For All Indoor Women: A Guide to Getting Outside
I'm typically an indoor kind of lady. I'm very good at staying home, curling up under a blanket with a cup of tea and a book, reading the day away. As a kid, our family vacations were to Amway Conventions, where my sister and I were mostly stuck in hotel lobbies, waiting for my parents to finish being lectured at. I was never in Girl Scouts. I was never taught how to navigate through the woods or start a fire.
But I loved watching the fireflies in my backyard during the summers, and marching around the oak in our front yard, pretending I'd run away on some great adventure with my mini-backpack on.
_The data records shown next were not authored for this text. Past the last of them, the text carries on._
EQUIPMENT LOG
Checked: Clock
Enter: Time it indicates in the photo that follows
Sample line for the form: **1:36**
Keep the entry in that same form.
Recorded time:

Now, as an adult, I crave the outdoors. I know I need to be out there, my lungs inhaling the fresh air, my feet firmly planted in the dirt. But all too often this desire gets lost among the piles of to do lists, lesson plans, social plans, and, well, books and writing.
I want to see the view from the mountains and navigate the woods on my own, but as someone who has been conditioned to stay indoors, I have to train myself to put the book down and get my ass outside. So, little by little, I'm trying to do just that.
If you're anything like me, you'll need a little push. Here are some quickie tips that will help you put the book or computer or phone or whatever is distracting you and get out the door. Here's a step-by-step guide to creating a habit that regularly gets you out into Mother Nature:
1. Make time for it
Clear space. Clear a block of time on your weekly agenda, and write in “Hike” or “Walk by the river.” For disconnecting. For being who you naturally are: a daughter of the earth. You've got to spend time with the Big Mama, even science says so: studies consistently show that “Being in or viewing green space has been shown to reduce physiological measures of stress including blood pressure, heart rate, skin conductance and muscle tension.”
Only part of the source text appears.